As the structure of China’s economy changes, moving toward Western trends that are indicative of a maturing market, the labor dynamics inevitably go through changes as well and as someone who is either holding Chinese assets or interested in gaining some exposure, it’s important to stay on top of these developments.
First and foremost, one must understand a few core quasi-axioms related to the changes China is going through as its economy matures, aspects those who have studied Western economies should be well aware of:
- Just like in the West, China’s population is aging and as a result, the working age population number stopped its upward trajectory as of 2012 and keeps gradually going down, with adults aged between 16 and 59 currently representing less than 900 million of China’s 1.4+ billion population. In today’s context which involves an inevitable slowdown of economic growth (typical for a maturing economy) and subsequently job creation (the supply of jobs), the fact that people are exiting the labor force and bringing the demand for jobs down while they’re at it can be considered a variable that balances the equation. However, in the long run, just like for most Western nations, the aging of a country’s population presents unique challenges… but more on that in future articles
- The unemployment rate is still quite low, despite the days of 10%+ yearly GDP growth being over since 2010. China ended 2018 with a registered urban unemployment rate of 3.8% and a surveyed urban unemployment rate of under 5%. However, as mentioned previously, the aging of China’s population plays a role in this equation. More specifically, the fact that the labor force participation rate goes down (as China’s population ages and exits the workforce) “helps” the unemployment rate, for lack of a better term
- Wages (unsurprisingly) keep going up, with an 8.3% YOY growth rate being experienced in 2018 compared to 2017. As this happens, globalization inevitably starts working against China for a change, with companies moving to other jurisdictions that put lower wage costs on the table, something that is especially visible when it comes to industries that involve the production of low value-added products. Just like in the West, China is gradually moving toward services. As a percentage of the labor market, China’s industrial sector experienced its peak in 2012 and has been going down since, as the service sector kept experiencing robust growth
- Other factors also contribute to the trend when it comes to production/industry-related jobs, for example the trade conflicts with the United States having caused a fair bit of damage, especially when it comes to sectors such as manufacturing
After drawing the line, an important question arises: are these changes positive or negative?

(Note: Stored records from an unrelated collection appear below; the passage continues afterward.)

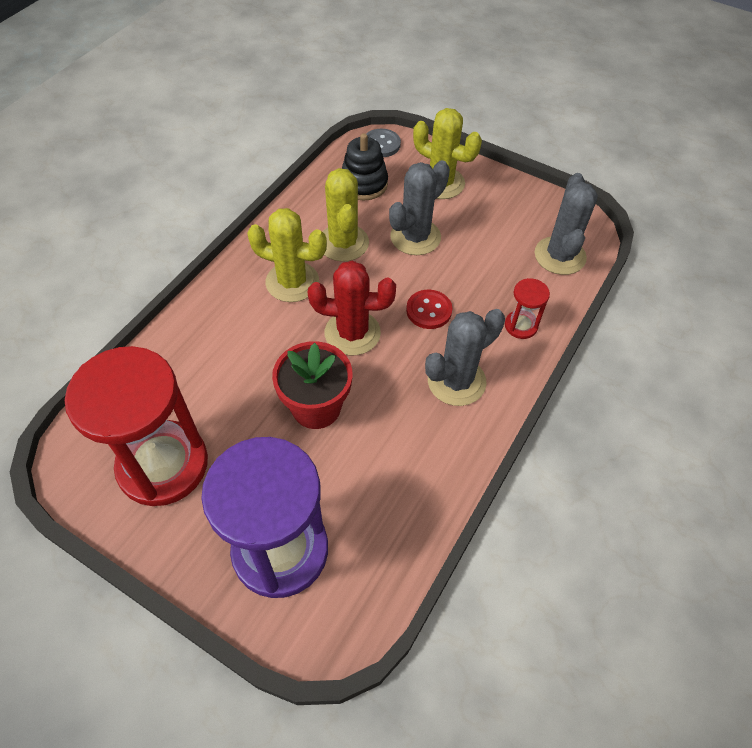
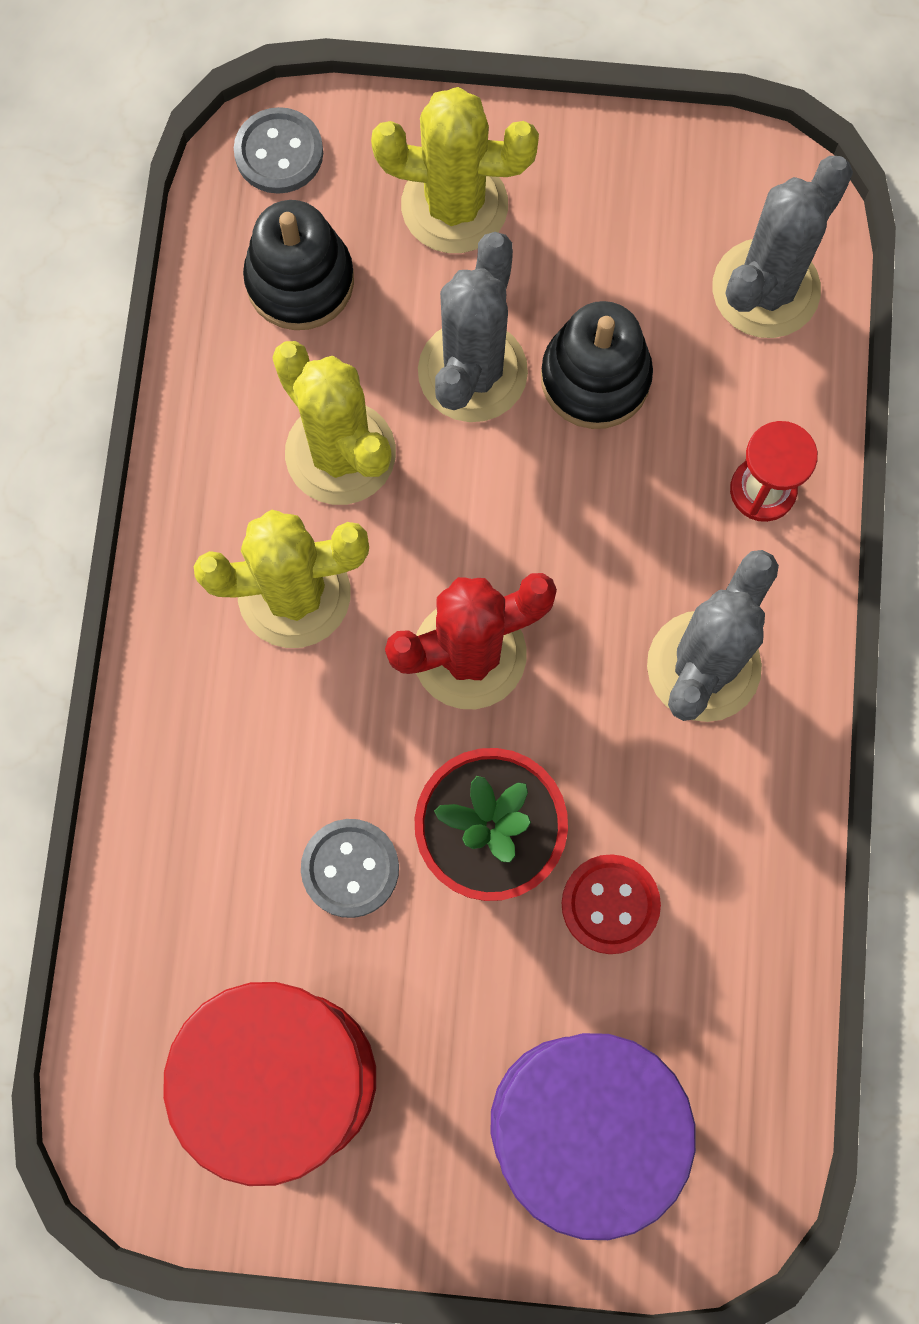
camera: 25 degrees left, 20 degrees up
red button [406,290,452,329] -> red button moved to [562,854,661,954]
grey cactus [534,173,598,275] -> grey cactus turned 60 degrees clockwise [713,156,853,338]
none -> grey button [301,819,399,918]
none -> black stacking toy [541,301,653,429]

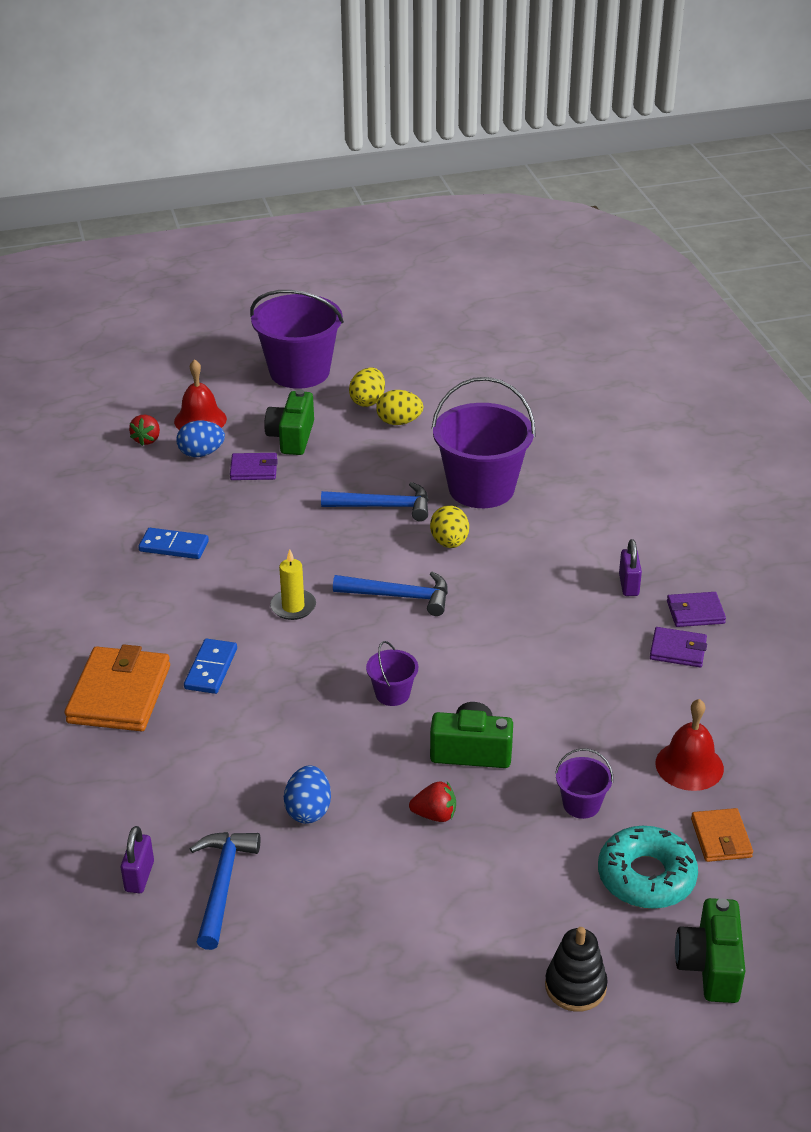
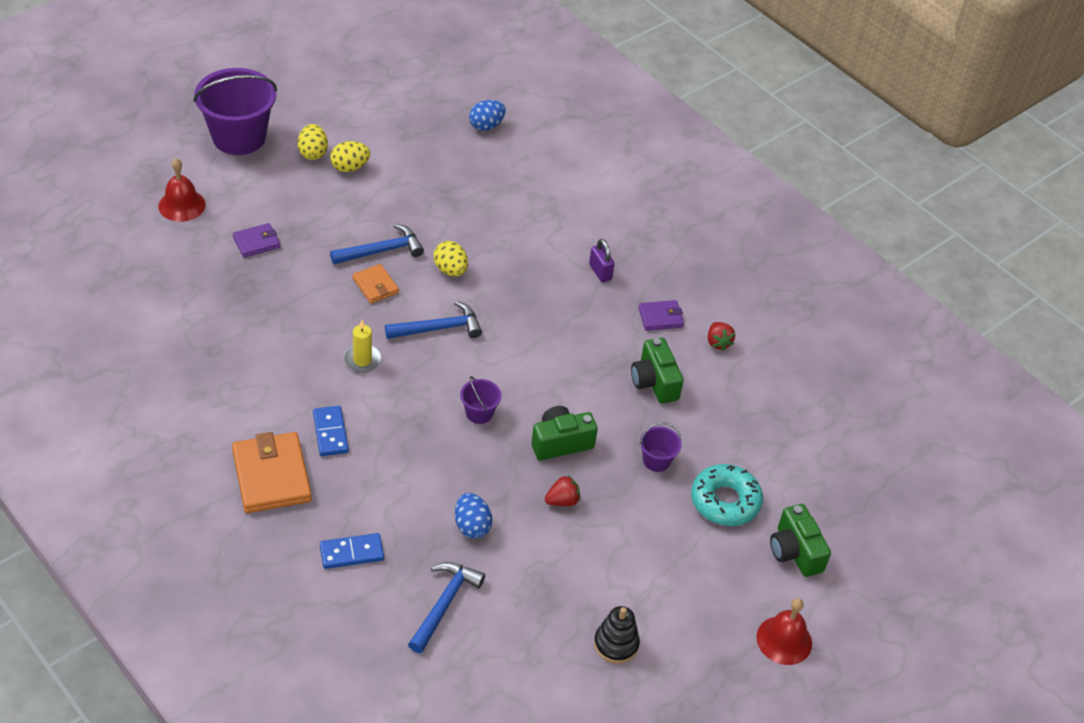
camera: 30 degrees left, 10 degrees up
purple padlock [121,826,154,893] -> none
red strawberry [129,415,160,446] -> red strawberry moved to [708,322,735,351]
blue domino [139,528,209,559] -> blue domino moved to [320,533,384,569]
blue egg [176,421,225,457] -> blue egg moved to [469,100,505,131]
blue hammer [190,832,261,950] -> blue hammer turned 45 degrees clockwise [408,562,485,653]
green camera [264,390,314,455] -> green camera moved to [631,338,684,404]
purple bucket [431,377,536,508] -> none
black stacking toy [545,927,608,1012] -> black stacking toy moved to [594,606,640,664]
red bell [655,699,724,791] -> red bell moved to [757,598,812,665]
purple wallet [667,592,726,627] -> none
orange wallet [691,808,753,862] -> orange wallet moved to [353,264,399,303]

Unfortunately, there is no simple answer to this question. If we view the situation from the perspective of the industrial sector, these changes are anything but positive. However, any economist worth his salt could and should have stated that China can only keep growing based on its (in)famous mass production/export model for so long. As China’s GDP goes up and takes wages along for the ride, the production of low value-added goods inevitably becomes less feasible, with China ironically transitioning from the world’s #1 net beneficiary of globalization in that respect to a proverbial victim.
But is this truly a negative state of affairs?
No, not really, especially not if you embrace a long-term outlook. As China’s economy becomes more and more dominant, it is only natural that it moves toward more sophisticated business models, transitioning from being a globalization-facilitated destination for companies that are interested in lowering their labor costs to an economy capable of dominating industries through domestic companies. From Internet giants such as Baidu, Alibaba and Tencent (colloquially referred to as the BAT trio) to even dominating surprising sectors such as green energy (with China, for example, being the top producer of both solar and wind energy), China is simply embarking on a trajectory one can consider predictable for an economy that is maturing.
This process is likely to continue, with trends such as dramatic improvements when it comes to domestic consumption providing generation-defining opportunities for savvy investors. At the end of the day, this is what ChinaFund.com is here to help you do: avoid the pitfalls one falls victim to by being stuck in the past (business models that are no longer viable for a maturing economy) and keep your eyes open so as to spot mega-trends that revolve around domestic consumption, the service sector and many other dimensions of the Chinese economy.